**Required work:**
1. Please return the text of the cache algorithm write-up between "How the Algorithm" and "-> (1, iter3)", inclusive.
2. In the cache algorithm write-up, when a new key is added and the cache is full, where is the evicted entry taken from?
3. Extend the cache algorithm write-up beyond its final line.

How the Algorithm Works

Data Structure Design

frequencies:          cache:
1 -> [2,2] -> [3,3]   1 -> (2, iter1)
2 -> [1,1]            2 -> (1, iter2)
                      3 -> (1, iter3)

min_frequency = 1

Operation Flow

Get Operation:

  1. Look up key in cache → O(1)
  2. If found:
    • Get current frequency and iterator
    • Remove from current frequency list
    • Insert into frequency+1 list
    • Update min_frequency if needed
  3. Return value

Put Operation:

  1. If key exists: update value and promote (call get)
  2. If new:
    • Check capacity
    • If full: evict from min_frequency list (front = LRU)
    • Insert with frequency 1
    • Set min_frequency = 1

Example Walkthrough

capacity = 2

put(1, 1):  freq=1: [1,1]
            cache: {1: (1, iter1)}
            min_freq = 1

put(2, 2):  freq=1: [1,1] -> [2,2]
            cache: {1: (1, iter1), 2: (1, iter2)}
            min_freq = 1

get(1):     Remove 1 from freq=1, add to freq=2
            freq=1: [2,2]
            freq=2: [1,1]
            cache: {1: (2, iter1_new), 2: (1, iter2)}
            min_freq = 1
            return 1

put(3, 3):  Evict 2 (min_freq=1, front of list)
            freq=1: [3,3]
            freq=2: [1,1]
            cache: {1: (2, iter1), 3: (1, iter3)}
            min_freq = 1

Complexity Analysis

Operation Time Space
get(key) O(1) O(1)
put(key, value) O(1) O(1)
Overall O(1) O(capacity)

Why This Design Works

  1. Frequency Lists: Each frequency has its own list, maintaining LRU order
  2. Min Frequency Tracking: Always know which frequency to evict from
  3. Iterator Storage: O(1) access to nodes for removal
  4. Tie Breaking: Front of list = least recently used (LRU)

(Stored entries)
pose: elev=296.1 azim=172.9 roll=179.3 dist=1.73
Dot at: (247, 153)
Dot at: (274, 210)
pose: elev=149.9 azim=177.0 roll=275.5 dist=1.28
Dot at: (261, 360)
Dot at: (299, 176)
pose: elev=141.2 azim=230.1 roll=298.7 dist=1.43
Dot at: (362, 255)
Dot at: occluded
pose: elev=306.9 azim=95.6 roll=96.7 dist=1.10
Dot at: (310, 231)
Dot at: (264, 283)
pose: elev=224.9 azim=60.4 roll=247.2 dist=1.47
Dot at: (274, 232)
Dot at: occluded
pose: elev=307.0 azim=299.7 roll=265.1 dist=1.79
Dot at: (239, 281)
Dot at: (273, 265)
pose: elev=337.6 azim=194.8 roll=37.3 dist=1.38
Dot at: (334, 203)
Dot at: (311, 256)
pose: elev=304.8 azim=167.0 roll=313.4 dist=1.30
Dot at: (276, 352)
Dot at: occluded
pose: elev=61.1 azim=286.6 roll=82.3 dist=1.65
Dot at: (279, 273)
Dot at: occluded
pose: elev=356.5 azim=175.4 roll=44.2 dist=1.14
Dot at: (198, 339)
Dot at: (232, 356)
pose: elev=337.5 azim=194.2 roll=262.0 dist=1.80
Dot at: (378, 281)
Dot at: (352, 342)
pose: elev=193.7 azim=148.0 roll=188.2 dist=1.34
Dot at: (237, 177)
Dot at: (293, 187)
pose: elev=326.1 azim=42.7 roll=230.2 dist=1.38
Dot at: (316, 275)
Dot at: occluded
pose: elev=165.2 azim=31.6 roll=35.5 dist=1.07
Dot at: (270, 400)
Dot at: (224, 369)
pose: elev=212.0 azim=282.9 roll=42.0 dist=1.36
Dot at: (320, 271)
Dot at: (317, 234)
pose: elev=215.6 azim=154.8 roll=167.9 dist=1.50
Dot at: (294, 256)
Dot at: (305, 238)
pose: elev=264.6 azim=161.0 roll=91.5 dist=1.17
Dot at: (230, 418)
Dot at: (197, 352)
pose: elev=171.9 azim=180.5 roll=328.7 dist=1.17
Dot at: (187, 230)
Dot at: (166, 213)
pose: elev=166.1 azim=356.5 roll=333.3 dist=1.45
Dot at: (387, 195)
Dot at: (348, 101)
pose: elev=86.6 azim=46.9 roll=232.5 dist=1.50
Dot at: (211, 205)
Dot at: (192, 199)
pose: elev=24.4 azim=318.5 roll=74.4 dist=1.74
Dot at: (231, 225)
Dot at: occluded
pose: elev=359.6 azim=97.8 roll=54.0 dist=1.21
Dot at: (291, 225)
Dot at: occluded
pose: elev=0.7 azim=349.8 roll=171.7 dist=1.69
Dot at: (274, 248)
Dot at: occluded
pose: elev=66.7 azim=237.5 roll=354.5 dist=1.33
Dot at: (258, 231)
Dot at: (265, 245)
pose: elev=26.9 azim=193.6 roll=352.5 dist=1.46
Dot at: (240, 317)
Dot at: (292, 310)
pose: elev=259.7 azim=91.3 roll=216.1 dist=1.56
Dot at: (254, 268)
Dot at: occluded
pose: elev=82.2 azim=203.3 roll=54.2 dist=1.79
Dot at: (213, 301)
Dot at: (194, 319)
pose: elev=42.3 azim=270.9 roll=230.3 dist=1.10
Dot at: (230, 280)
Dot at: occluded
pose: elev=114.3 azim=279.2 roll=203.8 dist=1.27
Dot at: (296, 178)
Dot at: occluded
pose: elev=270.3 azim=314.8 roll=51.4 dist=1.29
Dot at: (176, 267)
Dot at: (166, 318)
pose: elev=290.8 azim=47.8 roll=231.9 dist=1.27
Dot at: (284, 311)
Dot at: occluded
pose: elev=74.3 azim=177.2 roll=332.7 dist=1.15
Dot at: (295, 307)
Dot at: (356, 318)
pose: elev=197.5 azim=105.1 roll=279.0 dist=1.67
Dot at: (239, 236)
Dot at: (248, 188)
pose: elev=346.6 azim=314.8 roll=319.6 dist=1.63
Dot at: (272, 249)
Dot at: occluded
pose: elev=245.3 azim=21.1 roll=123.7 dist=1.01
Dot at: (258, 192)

**Task answers:**
1.
How the Algorithm Works

Data Structure Design

frequencies:          cache:
1 -> [2,2] -> [3,3]   1 -> (2, iter1)
2 -> [1,1]            2 -> (1, iter2)
                      3 -> (1, iter3)

2. From the front of the min_frequency list, which holds the least recently used entry.

3.
Edge Cases

  1. Capacity = 0 or 1: Handle empty cache
  2. Get non-existent key: Returns -1
  3. Update existing key: Promotes frequency, doesn’t increase size
  4. Tie in frequency: Evict least recently used (front of list)
  5. All keys have same frequency: Use LRU order

Common Mistakes

  1. Not updating min_frequency: Must track minimum frequency correctly
  2. Wrong eviction order: Evict from front of min_frequency list (LRU)
  3. Not handling empty frequency lists: Remove empty lists and update min_frequency
  4. Iterator invalidation: Be careful when modifying lists
  5. Forgetting to promote on put update: Must increment frequency when updating existing key

Comparison: LRU vs LFU

Aspect LRU Cache LFU Cache
Eviction Policy Least Recently Used Least Frequently Used
Tie Breaking N/A (single order) Least Recently Used
Complexity O(1) O(1)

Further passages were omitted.